GOAL A> In the records, take the stretch from the line containing "order: Strigiformes" through the end of the records and write it out again with "realm" in place of "kingdom", leaving everything else unchanged.

=== EXTRACT PROVIDED ===

The schematic below shows a suggestion to the bi-directional converter strategy.

It is important to say that a voltage divider will work for the Si4844 RST pin. However, for the I2C bus as well as the SI4844 IRQ pin, this approach may not work.

See also: Bi-Directional Logic Level Converter Hookup Guide for more details.

Arduino Nano, LCD16x02, Push Buttons and SI4844 pin connections

You will find two versions of LCD16x2 on the market. The most common 5V version and the 3.3V version. The most direct way to use the SI4844 is to select the components that operate with the same working voltage. Otherwise, you must use some type of voltage conversion strategy.

SI4844 pin	Arduino pin	Description
2	2	Arduino interrupt pin
15	12	Arduino A0 (Digital pin 14) for SI4844 RESET
16	A4 (SDA)	I2C bus (Data)
17	A5 (SCL)	I2C bus (Clock)

LCD 16x02	Arduino pin
D4	D7	Arduino Digital Pin 7
D5	D6	Arduino Digital Pin 6
D6	D5	Arduino Digital pin 5
D7	D4	Arduino Digital Pin 4
RS	D3	Arduino Digital Pin 3 for LCD RESET controle
E/ENA	D13	Arduino Digital Pin 13
RW & VSS & K	GND
A & VDD	+Vcc
VO		(see 10K tripot connection)

Buttons	Arduino pin
BAND_UP	8
BAND_DOWN	9
VOL_UP	10
VOL_DOWN	11

Attention: If you are not using an Arduino Pro Mini, pay attention to the appropriated Arduino pinout to select the correct interrupt (IRQ), RST, SDIO and SCLK pins. The table below shows some Arduino board pinout.

Board	InterrupT (IRQ) Pins	I2C / TWI pins
328-based (Nano, Mini or Uno)	D2 and D3	A4 (SDA/SDIO), A5 (SCL/SCLK)

===

GOAL B> According to the SI4844 wiring guide, which pins serve as interrupt (IRQ) pins on 328-based boards such as the Nano, Mini or Uno?

=== TASK MATERIAL ===

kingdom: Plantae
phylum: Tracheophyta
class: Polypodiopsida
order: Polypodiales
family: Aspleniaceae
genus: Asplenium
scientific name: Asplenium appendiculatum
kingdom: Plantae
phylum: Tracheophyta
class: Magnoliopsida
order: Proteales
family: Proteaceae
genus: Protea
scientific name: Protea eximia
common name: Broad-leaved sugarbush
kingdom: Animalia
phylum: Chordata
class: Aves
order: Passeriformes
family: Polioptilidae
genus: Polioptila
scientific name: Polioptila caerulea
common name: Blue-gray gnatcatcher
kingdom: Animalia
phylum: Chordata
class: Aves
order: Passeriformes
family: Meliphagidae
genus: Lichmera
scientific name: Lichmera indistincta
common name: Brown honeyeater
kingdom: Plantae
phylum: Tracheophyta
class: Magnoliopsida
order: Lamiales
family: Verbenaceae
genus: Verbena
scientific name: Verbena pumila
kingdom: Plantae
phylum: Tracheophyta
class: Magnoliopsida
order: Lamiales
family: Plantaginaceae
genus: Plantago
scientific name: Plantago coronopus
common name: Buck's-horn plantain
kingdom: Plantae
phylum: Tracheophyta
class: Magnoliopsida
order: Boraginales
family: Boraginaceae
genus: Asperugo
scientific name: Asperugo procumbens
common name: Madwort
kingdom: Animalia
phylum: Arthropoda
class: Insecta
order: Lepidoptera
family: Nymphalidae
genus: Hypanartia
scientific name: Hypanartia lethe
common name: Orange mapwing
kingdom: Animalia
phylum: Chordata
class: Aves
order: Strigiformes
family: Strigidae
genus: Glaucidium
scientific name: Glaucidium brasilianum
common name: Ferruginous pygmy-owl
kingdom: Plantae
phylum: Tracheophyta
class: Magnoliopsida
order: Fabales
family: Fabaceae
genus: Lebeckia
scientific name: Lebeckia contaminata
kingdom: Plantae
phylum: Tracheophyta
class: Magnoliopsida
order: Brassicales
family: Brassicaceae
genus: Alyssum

===

FULL ANSWER A>
order: Strigiformes
family: Strigidae
genus: Glaucidium
scientific name: Glaucidium brasilianum
common name: Ferruginous pygmy-owl
realm: Plantae
phylum: Tracheophyta
class: Magnoliopsida
order: Fabales
family: Fabaceae
genus: Lebeckia
scientific name: Lebeckia contaminata
realm: Plantae
phylum: Tracheophyta
class: Magnoliopsida
order: Brassicales
family: Brassicaceae
genus: Alyssum

FULL ANSWER B> D2 and D3.